RAM is not terribly trustworthy from the security perspective.

So, wouldn’t it be nice if we could keep our key somewhere else in RAM? Because we’ve sort of demonstrated that RAM is not terribly trustworthy from the security perspective. Is there any dedicated key storage or cryptographic hardware? There is. You can find things like cryptographic accelerators and use them in web server so you can handle more SSL transactions per second. They are tamper resistant, or certificate authorities have these things that hold their top secret keys, but they are not really designed for high-throughput operations like using disk encryption. So, are there any other options?

CPU as 'hardware crypto module'
CPU as ‘hardware crypto module’

Can we use the CPU as sort of a pseudo hardware crypto module? Can we compute something like AES in the CPU using only something like CPU registers? Intel and AMD added these rather excellent new CPU instructions which actually take all the hard work of doing AES out of your hands; you can just do the block cipher primitive operations with a single assembly instruction. The question is then: can we store our key in memory and can we actually perform this process without relying on main memory? We have a fairly large register set on x86 processors, and if any of you have actually tried adding up all the bits that you have in registers – it’s something like 4 KB on modern CPUs. So, some of it we can actually dedicate to key storage and scratch base for our encryption operation.

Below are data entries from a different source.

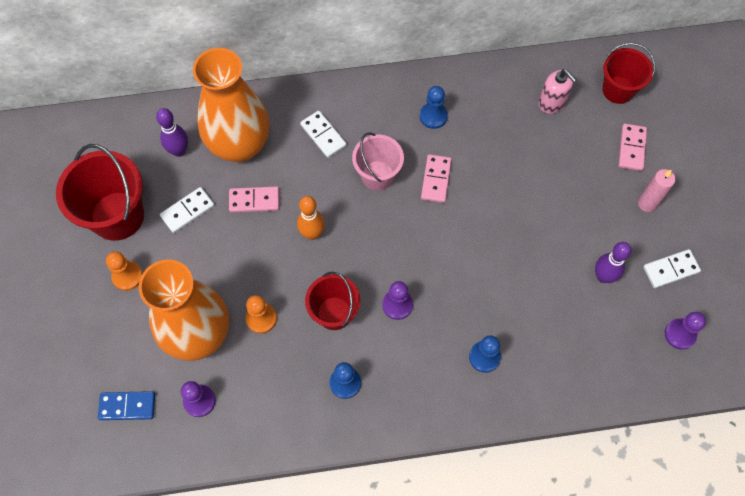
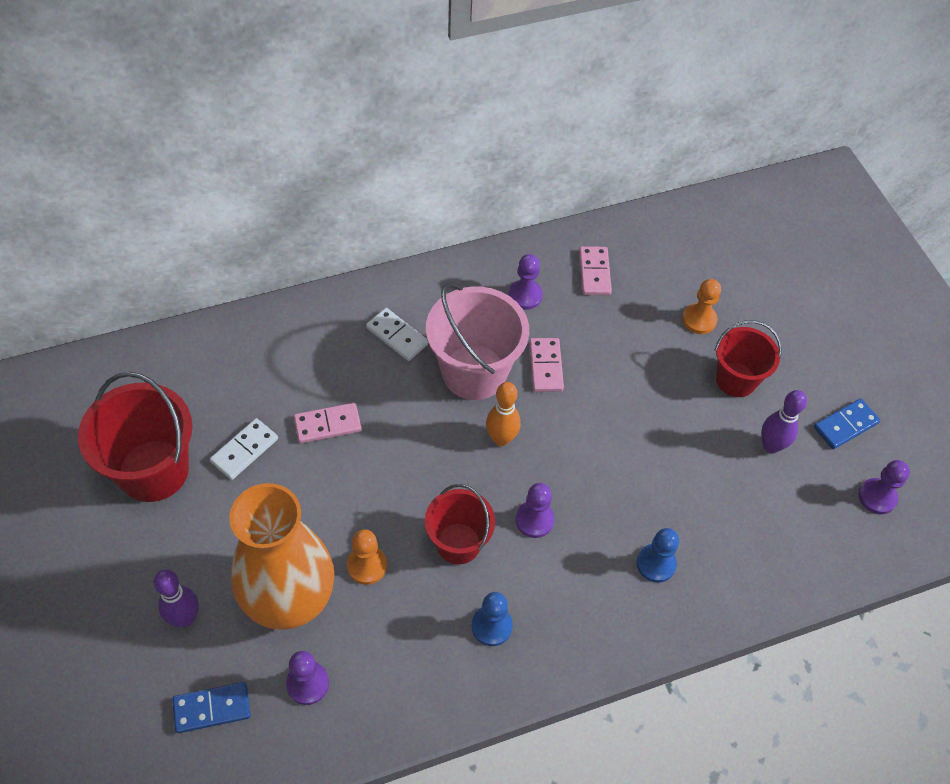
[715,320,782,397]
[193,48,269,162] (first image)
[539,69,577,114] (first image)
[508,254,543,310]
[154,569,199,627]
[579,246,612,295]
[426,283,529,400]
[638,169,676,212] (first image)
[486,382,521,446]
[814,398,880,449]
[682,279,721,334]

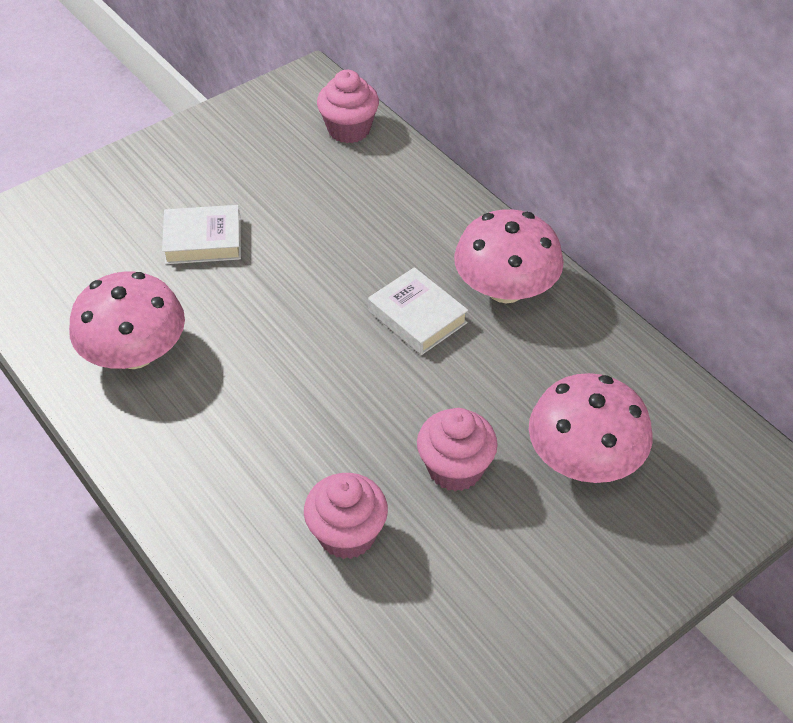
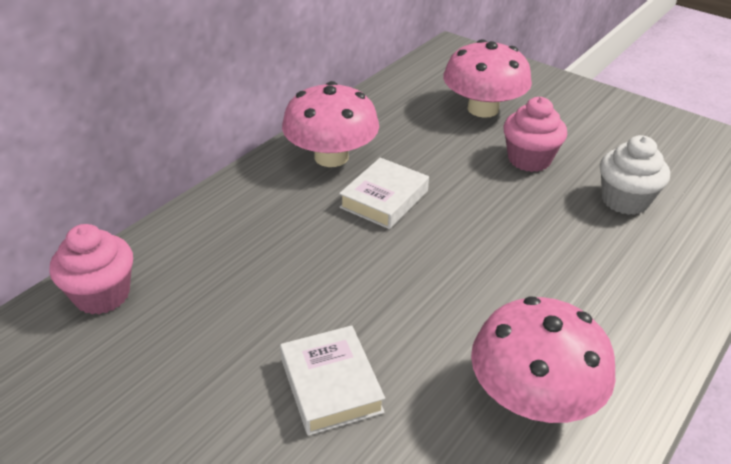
[600,135,670,215]

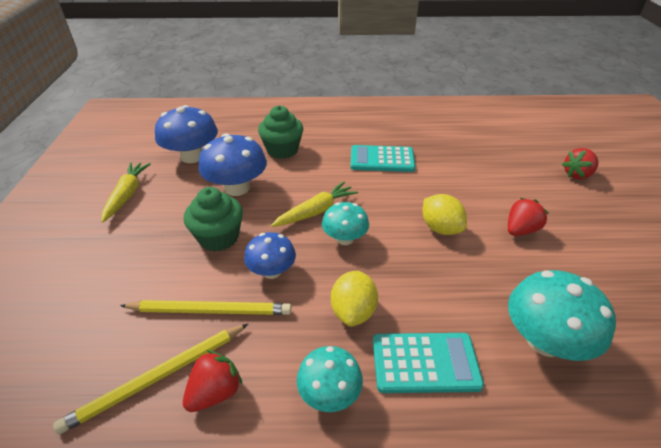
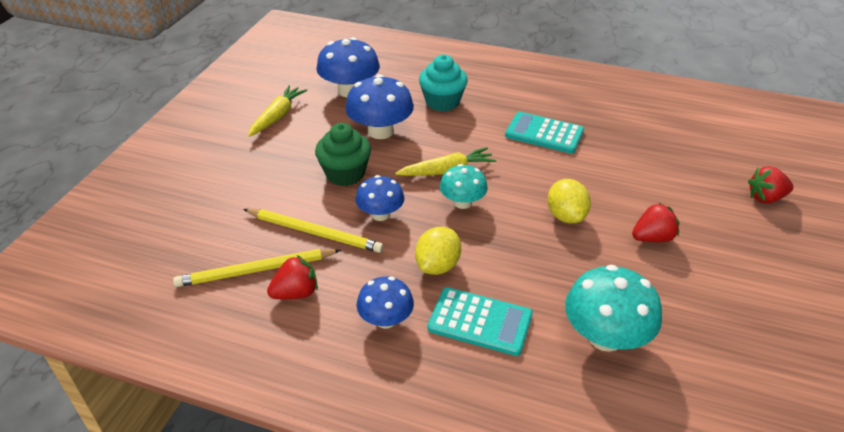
[419,55,468,112]
[357,276,414,328]

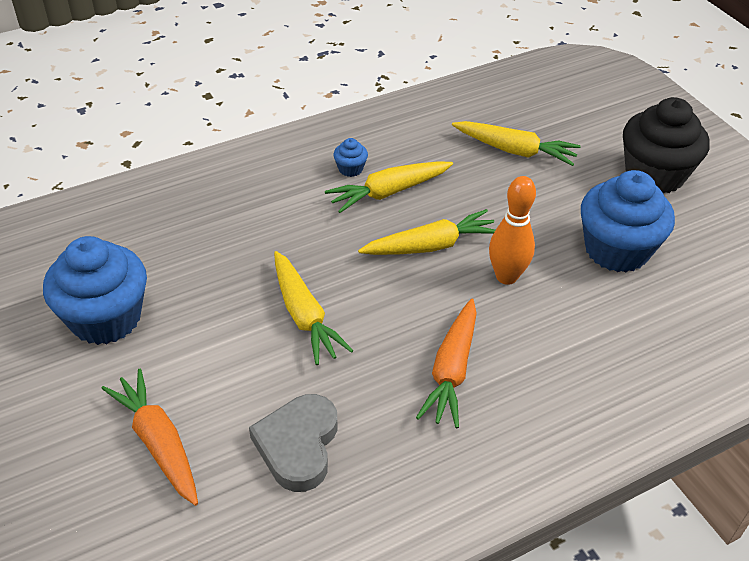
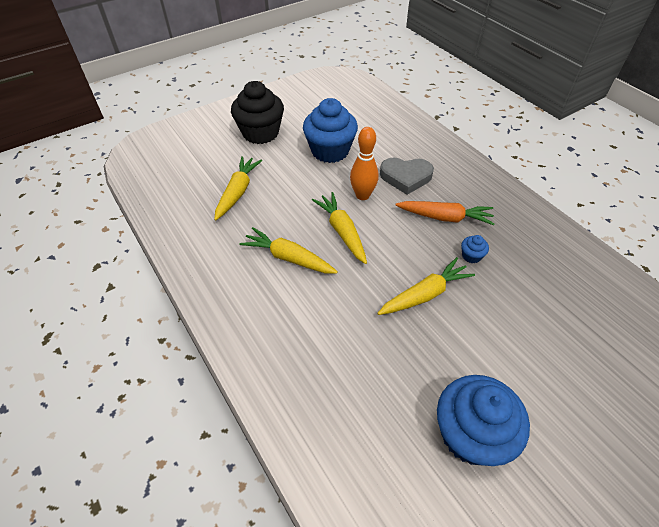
[461,235,489,264]
[239,227,338,274]
[101,369,198,506] (first image)
[380,158,434,195]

One possibility is using the hardware breakpoint debugging registers. There are four of these in your typical Intel CPU, and in x64 these are each going to hold 64-bit pointer. That’s 256 bits of potential storage space that most people will never actually use. The advantage, of course, to using debug registers is: one – they are privileged registers, so only the operating system can access them; and you get other nice benefits, like when the CPU is powered down either by shutting off the system or putting in sleep mode you actually lose all register contents, so you can’t cold-boot these. A guy in Germany, Tilo Muller, actually implemented this thing as TRESOR for Linux in 2011, and he did performance testing on it and it’s actually not any slower than doing your regular AES computation in software.

How about, instead of storing a single key, we can store 128-bit keys?

How about, instead of storing a single key, we can store 128-bit keys? This gets us into more of the crypto module space. We can store a single master key which never leaves the CPU on boot-up, and then load and unload wrapped versions of keys as we need them for additional task operations.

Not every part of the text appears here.